3.4 A quadratic sequence, with general term \( T_{n} \), has the following properties - \( T_{11}=125 \) - \( T_{n}-T_{n-1}=3 n-4 \) Determine the first term of the sequence.

To solve for the first term of the quadratic sequence, we start with the information given: 1. We know that \( T_{n} - T_{n-1} = 3n - 4 \). 2. This means that the difference between consecutive terms is a linear expression. From the difference equation, we can express the terms in the sequence recursively: \[ T_n = T_{n-1} + (3n - 4) \] We can then derive the specific terms of the sequence step by step. Starting from \( T_1 \): - \( T_2 = T_1 + (3 \cdot 2 - 4) = T_1 + 2 \) - \( T_3 = T_2 + (3 \cdot 3 - 4) = T_1 + 2 + 5 = T_1 + 7 \) - \( T_4 = T_3 + (3 \cdot 4 - 4) = T_1 + 7 + 8 = T_1 + 15 \) Continuing this way, we can generate a pattern.
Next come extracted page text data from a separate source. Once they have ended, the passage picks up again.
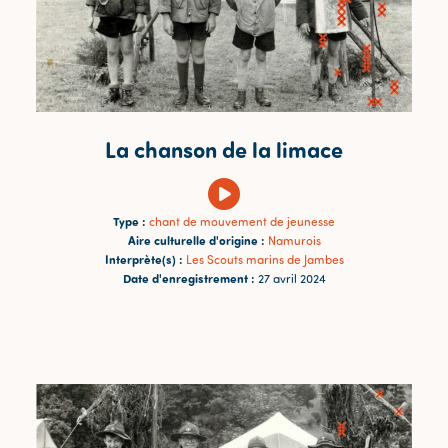
La chanson de la limace
Type :
chant de mouvement de jeunesse
Aire culturelle d'origine :
Namurois
Interprète(s) :
Les Scouts marins de Jambes
Date d'enregistrement :
27 avril 2024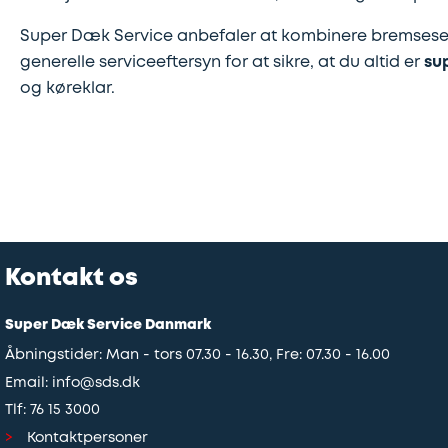
Super Dæk Service anbefaler at kombinere bremsese
generelle serviceeftersyn for at sikre, at du altid er
su
og køreklar.
Kontakt os
Super Dæk Service Danmark
Åbningstider: Man - tors 07.30 - 16.30, Fre: 07.30 - 16.00
Email:
info@sds.dk
Tlf:
76 15 3000
Kontaktpersoner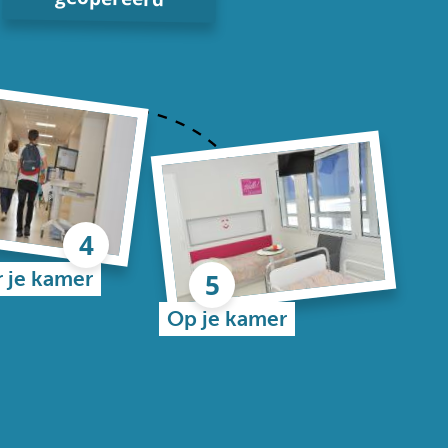
 je kamer
Op je kamer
Summing up the differences from \( T_1 \) to \( T_{11} \): Let’s denote the total number of terms \( n = 11 \), we know: \[ T_{11} = T_1 + \sum_{k=2}^{11} (3k - 4) \] Calculating the sum \( \sum_{k=2}^{11} (3k - 4) \): Break it into parts: \[ \sum_{k=2}^{11} (3k - 4) = \sum_{k=2}^{11} 3k - \sum_{k=2}^{11} 4 \] - The first part, \( \sum_{k=2}^{11} 3k = 3 \sum_{k=2}^{11} k\): \[ \sum_{k=2}^{11} k = \frac{(11)(12)}{2} - 1 = 66 - 1 = 65 \quad \Rightarrow \quad 3 \cdot 65 = 195 \] - The second part \( \sum_{k=2}^{11} 4\) has 10 terms (from \( k=2 \) to \( k=11 \)), thus: \[ \sum_{k=2}^{11} 4 = 4 \cdot 10 = 40 \] So, we can combine these: \[ \sum_{k=2}^{11} (3k - 4) = 195 - 40 = 155 \] Thus, \[ T_{11} = T_1 + 155 \] Given \( T_{11} = 125 \), we equate: \[ 125 = T_1 + 155 \] Solving for \( T_1 \): \[ T_1 = 125 - 155 = -30 \] So the first term of the sequence is \( \boxed{-30} \).